**PROBLEM REQUIREMENTS**
All lines below must be repeated exactly, with the pictures omitted.

[[ SUPPLIED MATERIAL open ]]

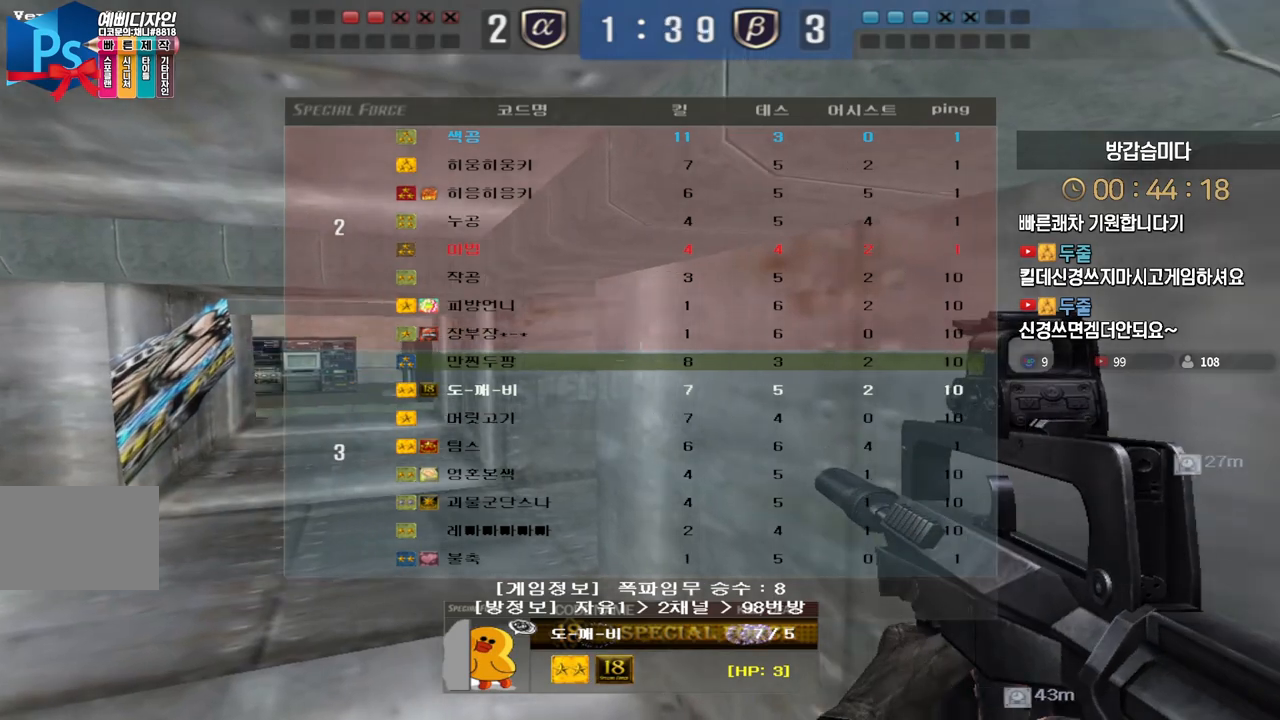
{"keys": [], "events": [[117, "tab", "up"]]}
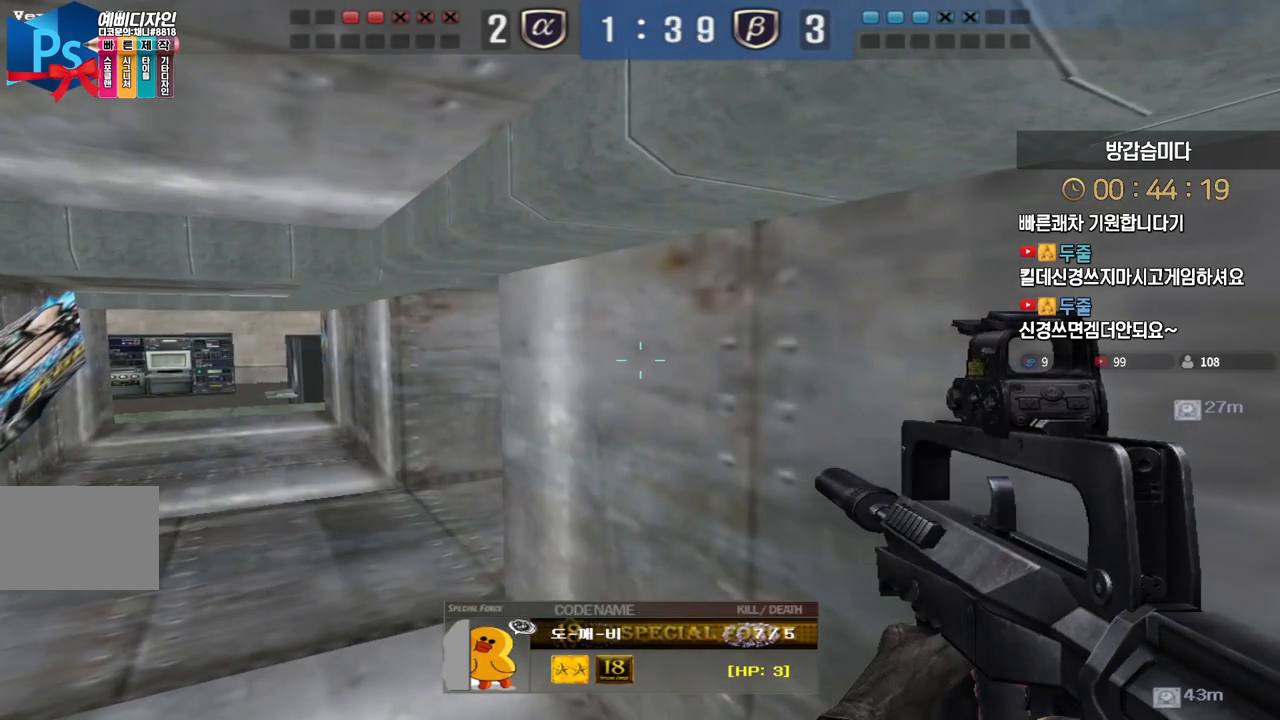
{"keys": ["tab"], "events": [[17, "tab", "down"]]}
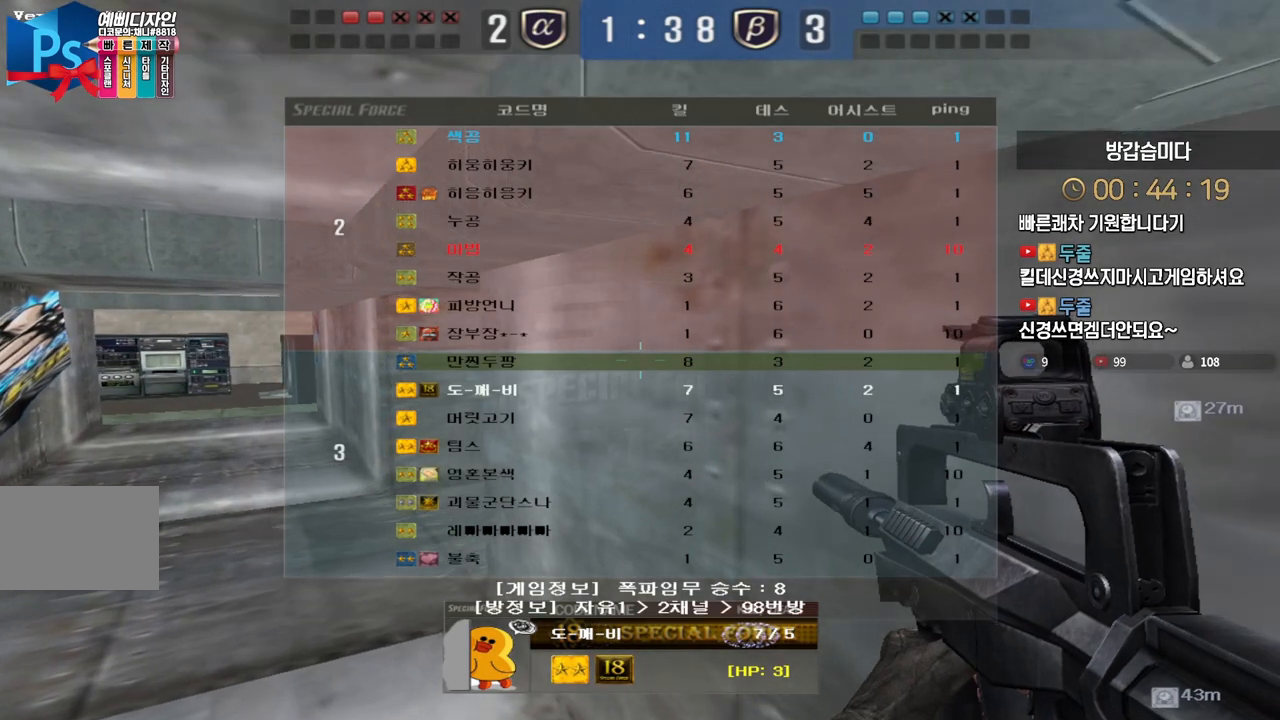
{"keys": [], "events": [[417, "tab", "up"]]}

[[ SUPPLIED MATERIAL closed ]]

**OUTPUT OF THE EXERCISE**
{"keys": [], "events": [[117, "tab", "up"]]}
{"keys": ["tab"], "events": [[17, "tab", "down"]]}
{"keys": [], "events": [[417, "tab", "up"]]}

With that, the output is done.